CONSIGNES:
(A) Dans le texte sur Le Hobbit, vers quelle montagne se dirigent les nains ?
(B) Reprenez le texte sur Le Hobbit à la suite de sa dernière phrase.

The Hobbit : La Bataille des Cinq Armées est le troisième et dernier volet de l’adaptation du célèbre roman d’apprentissage de John Ronald Reuel Tolkien. Nous verrons que ce film conclut bien plus que la trilogie du hobbit et qu’une décennie (et quelques) de la vie de Peter Jackson.

L’histoire en bref

L’histoire est relativement bien connue : Bilbon Sacquet (ou Bilbo Baggins en version originale) mène une vie sans histoire à Cul-de-Sac jusqu’au jour où il rencontre le magicien Gandalf et une compagnie de treize nains menés par Thorin « Écu-de-chêne ». Ces derniers s’invitent pour le thé et lui explique leur histoire : ils sont en route pour la montagne Solitaire où ils espèrent récupérer leur trésor et, accessoirement, terrasser Smaug, un dragon super classe, qui s’est approprié la montagne et tout ce qui s’y trouve. Gandalf leur ayant expliqué que Bilbo était un cambrioleur de génie, ils se sont dit qu’il pourrait être utile. Je vous passe les détails mais Bilbo, malgré sa pleutrerie légendaire, finit par accepter et la fine équipe se lance dans l’aventure sans imaginer ce qui les attend.

DONNÉES FOURNIES:
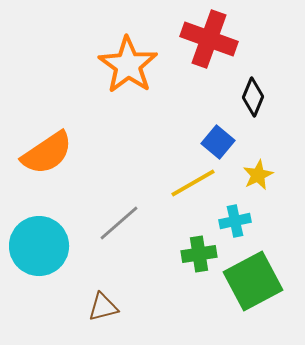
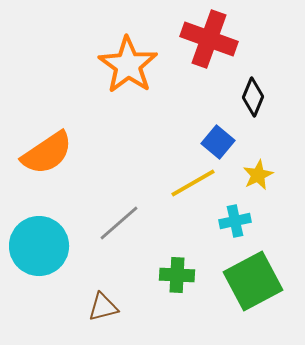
green cross: moved 22 px left, 21 px down; rotated 12 degrees clockwise
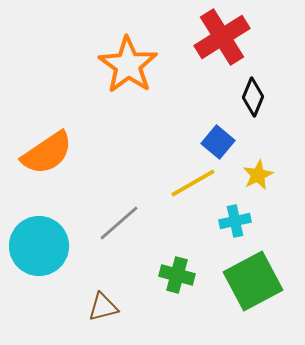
red cross: moved 13 px right, 2 px up; rotated 38 degrees clockwise
green cross: rotated 12 degrees clockwise
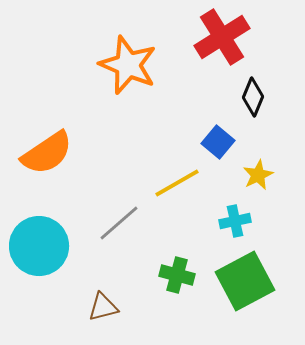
orange star: rotated 12 degrees counterclockwise
yellow line: moved 16 px left
green square: moved 8 px left
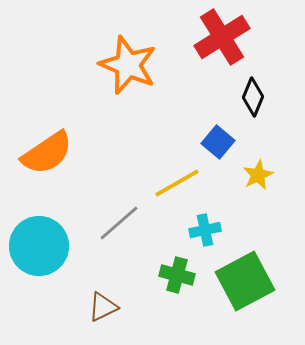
cyan cross: moved 30 px left, 9 px down
brown triangle: rotated 12 degrees counterclockwise
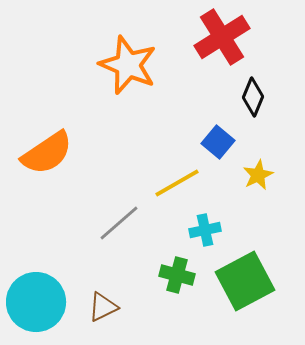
cyan circle: moved 3 px left, 56 px down
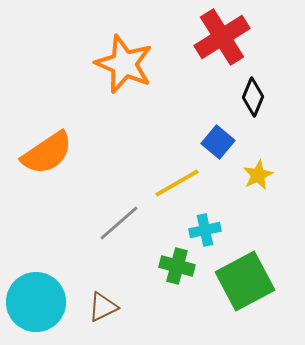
orange star: moved 4 px left, 1 px up
green cross: moved 9 px up
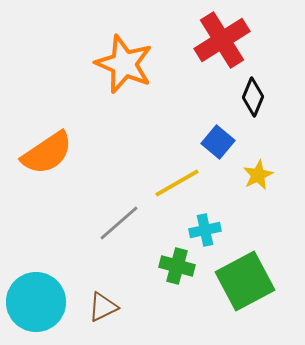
red cross: moved 3 px down
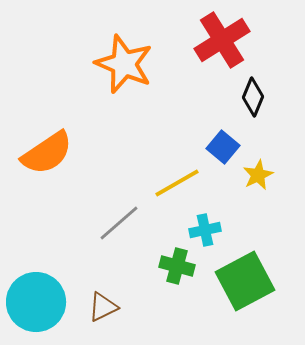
blue square: moved 5 px right, 5 px down
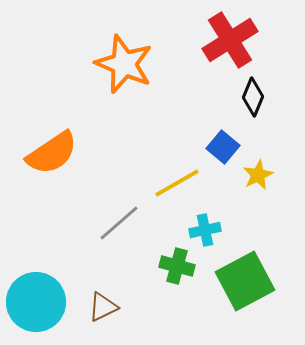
red cross: moved 8 px right
orange semicircle: moved 5 px right
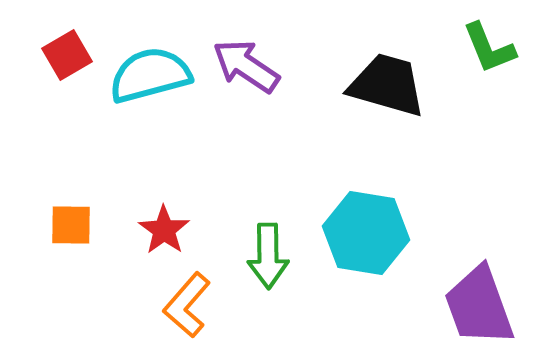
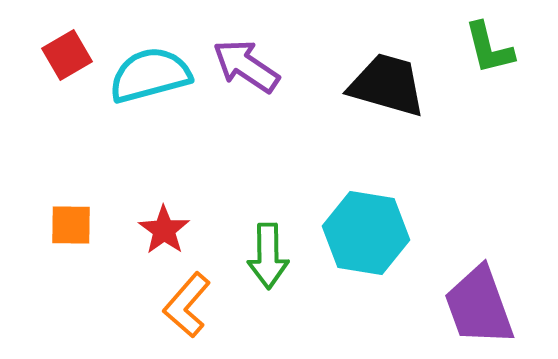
green L-shape: rotated 8 degrees clockwise
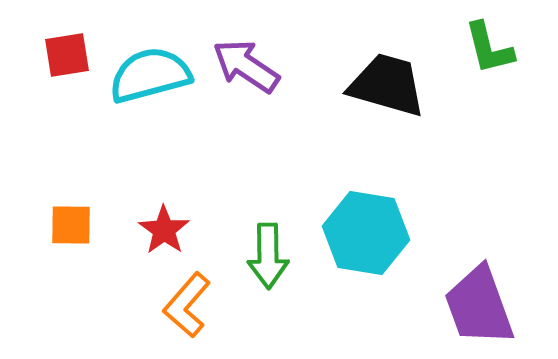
red square: rotated 21 degrees clockwise
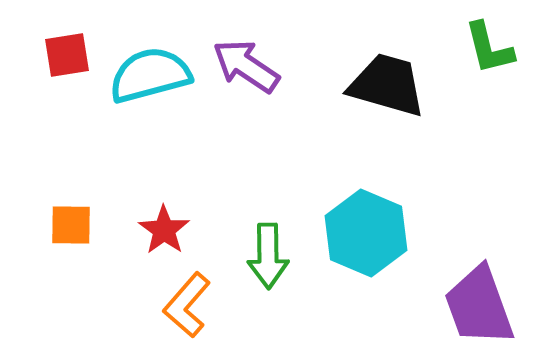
cyan hexagon: rotated 14 degrees clockwise
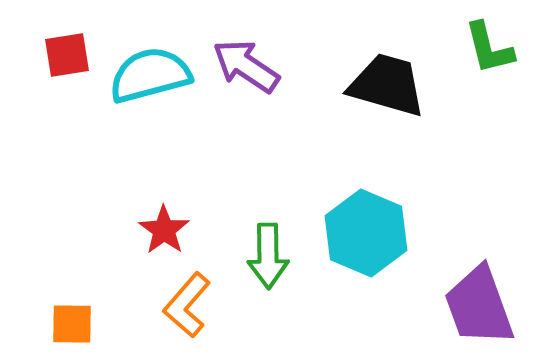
orange square: moved 1 px right, 99 px down
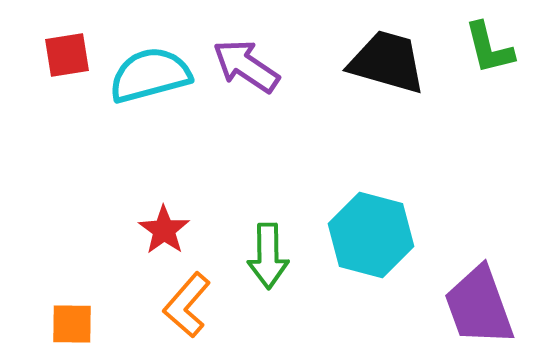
black trapezoid: moved 23 px up
cyan hexagon: moved 5 px right, 2 px down; rotated 8 degrees counterclockwise
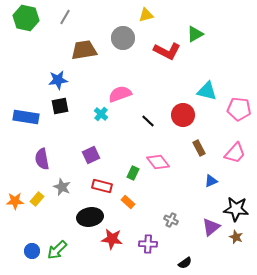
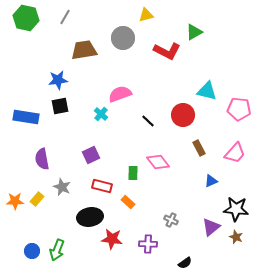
green triangle: moved 1 px left, 2 px up
green rectangle: rotated 24 degrees counterclockwise
green arrow: rotated 25 degrees counterclockwise
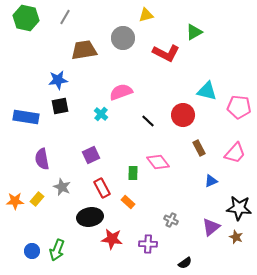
red L-shape: moved 1 px left, 2 px down
pink semicircle: moved 1 px right, 2 px up
pink pentagon: moved 2 px up
red rectangle: moved 2 px down; rotated 48 degrees clockwise
black star: moved 3 px right, 1 px up
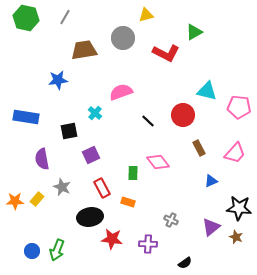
black square: moved 9 px right, 25 px down
cyan cross: moved 6 px left, 1 px up
orange rectangle: rotated 24 degrees counterclockwise
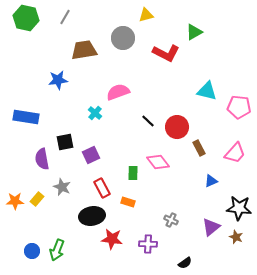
pink semicircle: moved 3 px left
red circle: moved 6 px left, 12 px down
black square: moved 4 px left, 11 px down
black ellipse: moved 2 px right, 1 px up
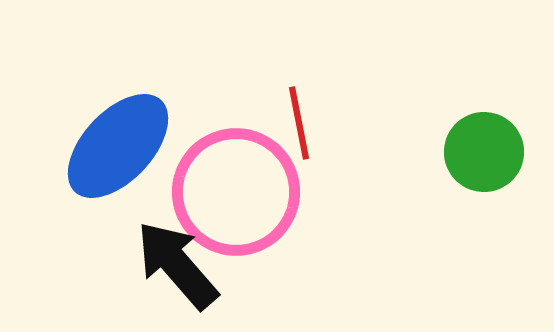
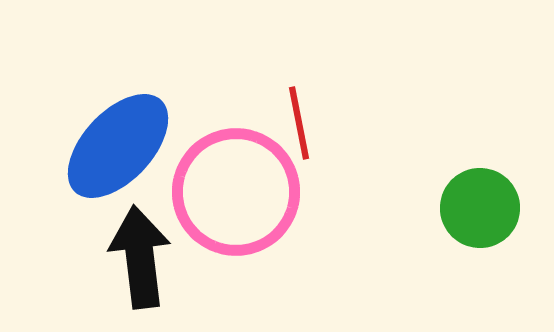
green circle: moved 4 px left, 56 px down
black arrow: moved 37 px left, 8 px up; rotated 34 degrees clockwise
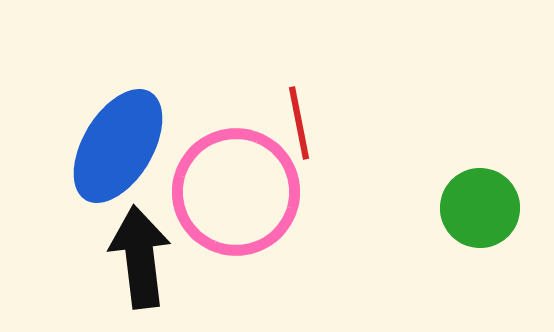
blue ellipse: rotated 12 degrees counterclockwise
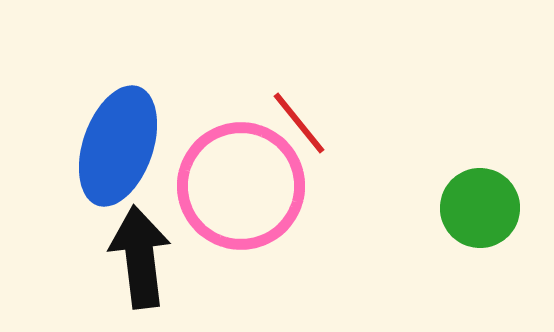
red line: rotated 28 degrees counterclockwise
blue ellipse: rotated 12 degrees counterclockwise
pink circle: moved 5 px right, 6 px up
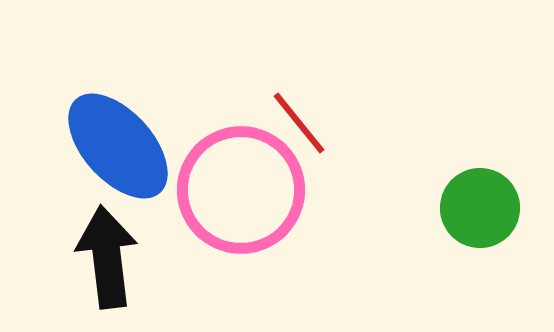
blue ellipse: rotated 61 degrees counterclockwise
pink circle: moved 4 px down
black arrow: moved 33 px left
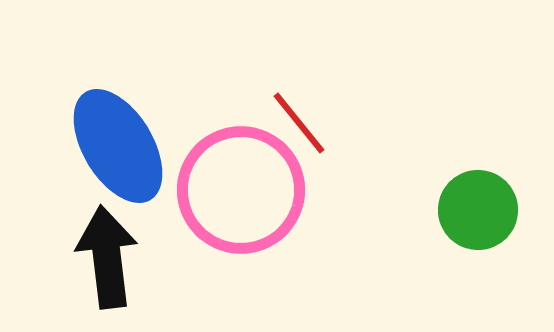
blue ellipse: rotated 11 degrees clockwise
green circle: moved 2 px left, 2 px down
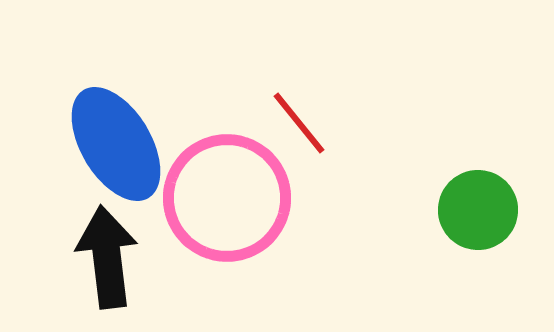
blue ellipse: moved 2 px left, 2 px up
pink circle: moved 14 px left, 8 px down
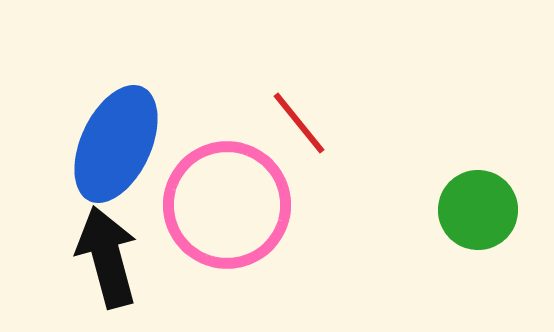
blue ellipse: rotated 56 degrees clockwise
pink circle: moved 7 px down
black arrow: rotated 8 degrees counterclockwise
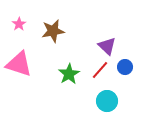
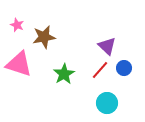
pink star: moved 2 px left, 1 px down; rotated 16 degrees counterclockwise
brown star: moved 9 px left, 6 px down
blue circle: moved 1 px left, 1 px down
green star: moved 5 px left
cyan circle: moved 2 px down
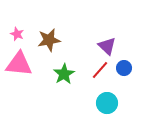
pink star: moved 9 px down
brown star: moved 5 px right, 3 px down
pink triangle: rotated 12 degrees counterclockwise
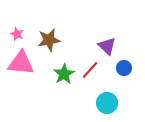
pink triangle: moved 2 px right, 1 px up
red line: moved 10 px left
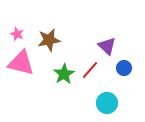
pink triangle: rotated 8 degrees clockwise
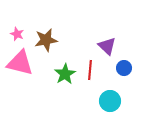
brown star: moved 3 px left
pink triangle: moved 1 px left
red line: rotated 36 degrees counterclockwise
green star: moved 1 px right
cyan circle: moved 3 px right, 2 px up
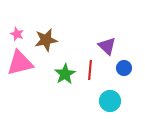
pink triangle: rotated 28 degrees counterclockwise
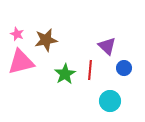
pink triangle: moved 1 px right, 1 px up
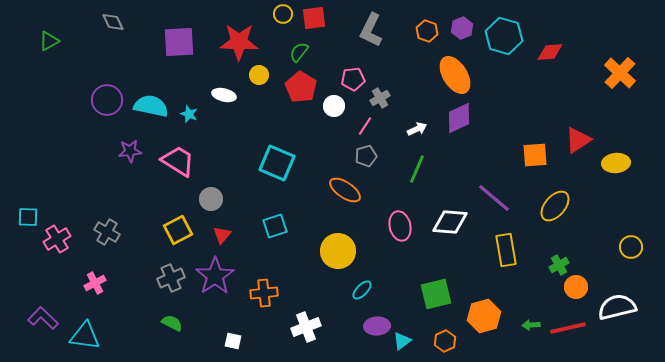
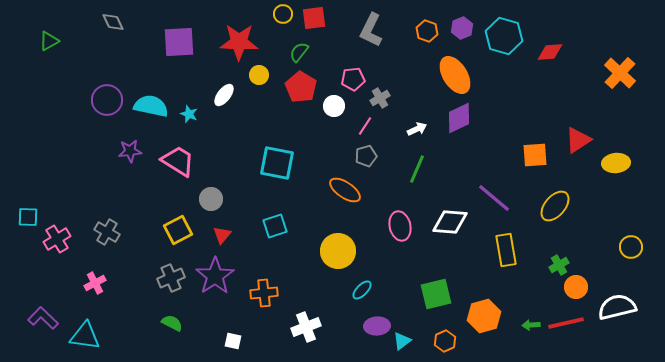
white ellipse at (224, 95): rotated 65 degrees counterclockwise
cyan square at (277, 163): rotated 12 degrees counterclockwise
red line at (568, 328): moved 2 px left, 5 px up
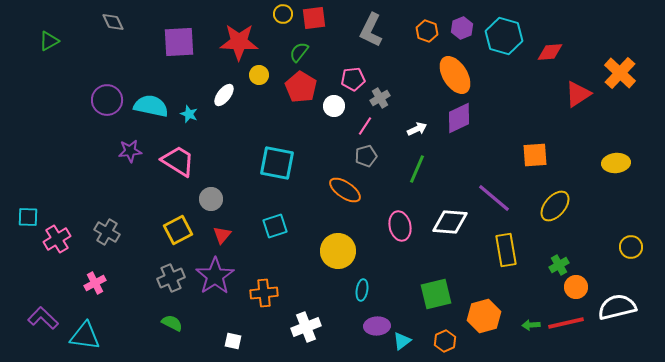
red triangle at (578, 140): moved 46 px up
cyan ellipse at (362, 290): rotated 35 degrees counterclockwise
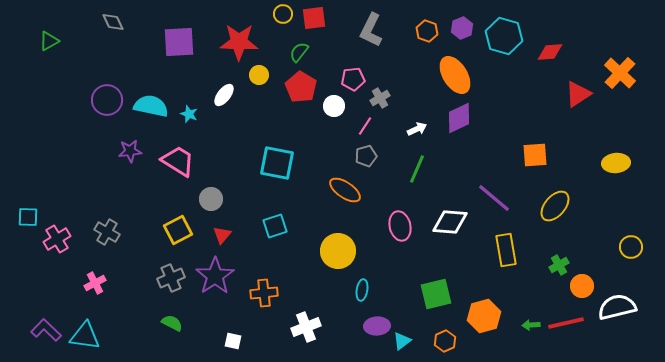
orange circle at (576, 287): moved 6 px right, 1 px up
purple L-shape at (43, 318): moved 3 px right, 12 px down
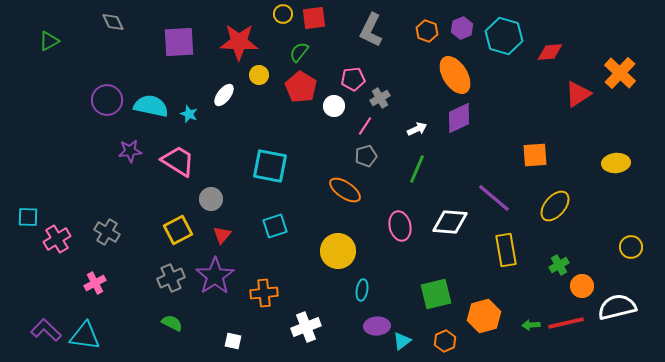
cyan square at (277, 163): moved 7 px left, 3 px down
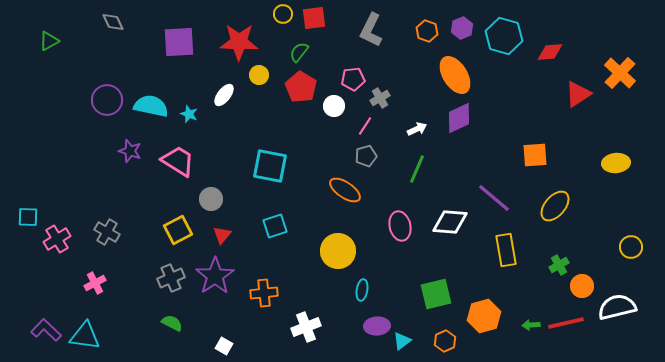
purple star at (130, 151): rotated 25 degrees clockwise
white square at (233, 341): moved 9 px left, 5 px down; rotated 18 degrees clockwise
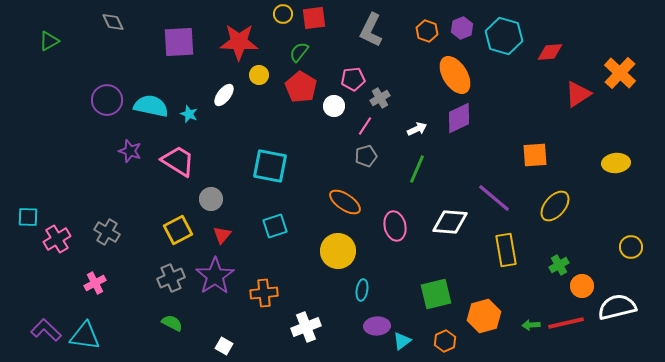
orange ellipse at (345, 190): moved 12 px down
pink ellipse at (400, 226): moved 5 px left
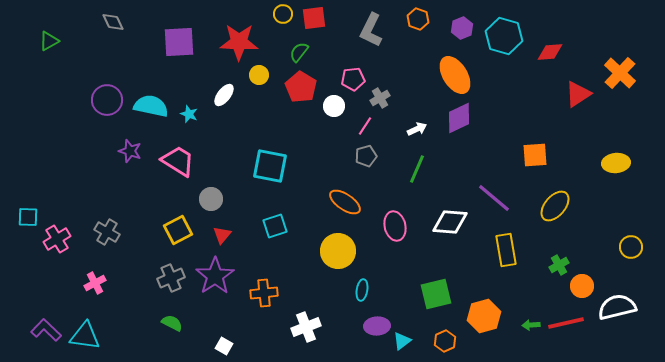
orange hexagon at (427, 31): moved 9 px left, 12 px up
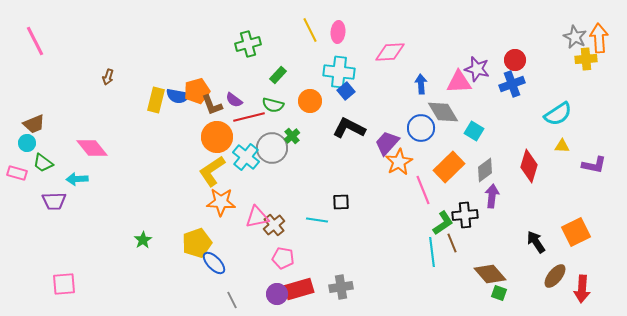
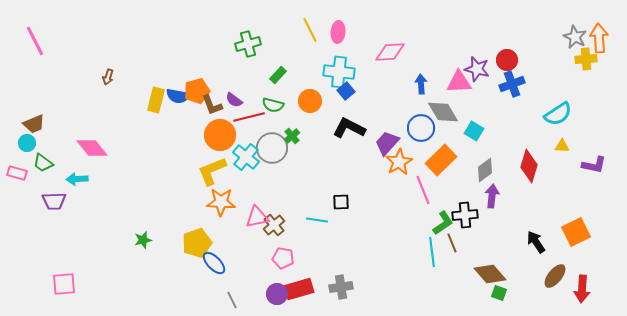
red circle at (515, 60): moved 8 px left
orange circle at (217, 137): moved 3 px right, 2 px up
orange rectangle at (449, 167): moved 8 px left, 7 px up
yellow L-shape at (212, 171): rotated 12 degrees clockwise
green star at (143, 240): rotated 18 degrees clockwise
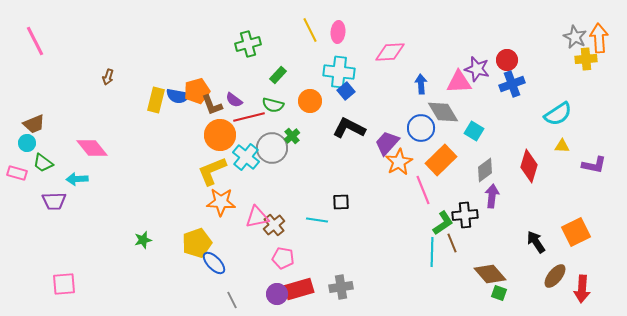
cyan line at (432, 252): rotated 8 degrees clockwise
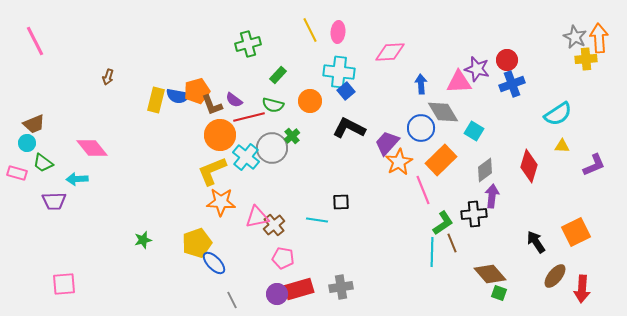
purple L-shape at (594, 165): rotated 35 degrees counterclockwise
black cross at (465, 215): moved 9 px right, 1 px up
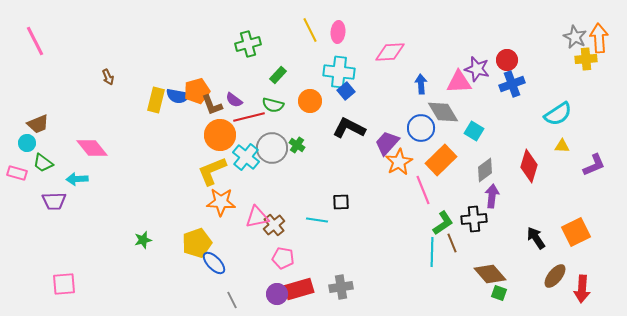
brown arrow at (108, 77): rotated 42 degrees counterclockwise
brown trapezoid at (34, 124): moved 4 px right
green cross at (292, 136): moved 5 px right, 9 px down; rotated 14 degrees counterclockwise
black cross at (474, 214): moved 5 px down
black arrow at (536, 242): moved 4 px up
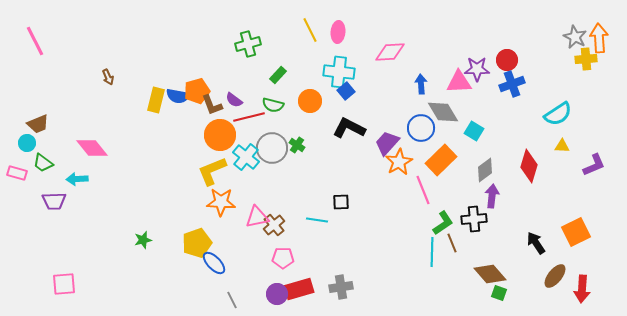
purple star at (477, 69): rotated 15 degrees counterclockwise
black arrow at (536, 238): moved 5 px down
pink pentagon at (283, 258): rotated 10 degrees counterclockwise
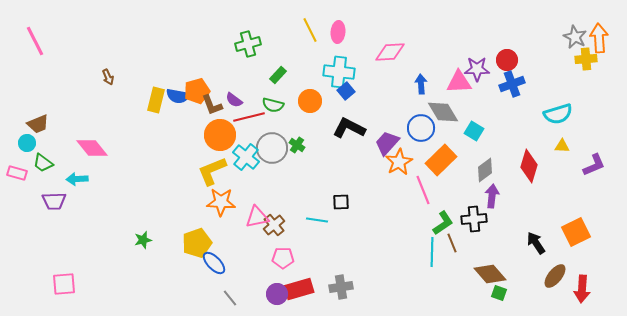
cyan semicircle at (558, 114): rotated 16 degrees clockwise
gray line at (232, 300): moved 2 px left, 2 px up; rotated 12 degrees counterclockwise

RÉPONSES:
(A) Vers la montagne Solitaire.

(B)
Après moult péripéties, Bilbo et les nains arrivent à s’introduire dans la montagne. Le dragon Smaug finit par s’énerver fortement de l’outrecuidance de cette bande de nabots et décide de sortir de sa tanière pour mettre le feu a à peu près tout ce qui se trouve sur son passage. Il se focalise néanmoins sur la ville d’Esgaroth, habitée par des êtres humains (fin du deuxième épisode).

Le troisième épisode reprend à ce moment-là, même pas un petit résumé ou une pirouette du genre « pendant ce temps-là à Vera Cruz », rien : on se retrouve directement dans le feu de l’action (ah ah, rapport au dragon…) ce qui est le premier gros loupé narratif du film (ce n’est malheureusement pas le dernier). Ceux qui ont un peu roulé leur bosse dans le domaine des films d’aventure-action se rendent alors compte très rapidement que le dragon n’est pas du tout l’enjeu scénaristique du troisième volet. Et en effet, en 10 minutes son sort est plié et on passe à autre chose (et oui il reste plus de 2h de film). Le gros de l’histoire tourne désormais autour de la forteresse où sont reclus les nains et Bilbo.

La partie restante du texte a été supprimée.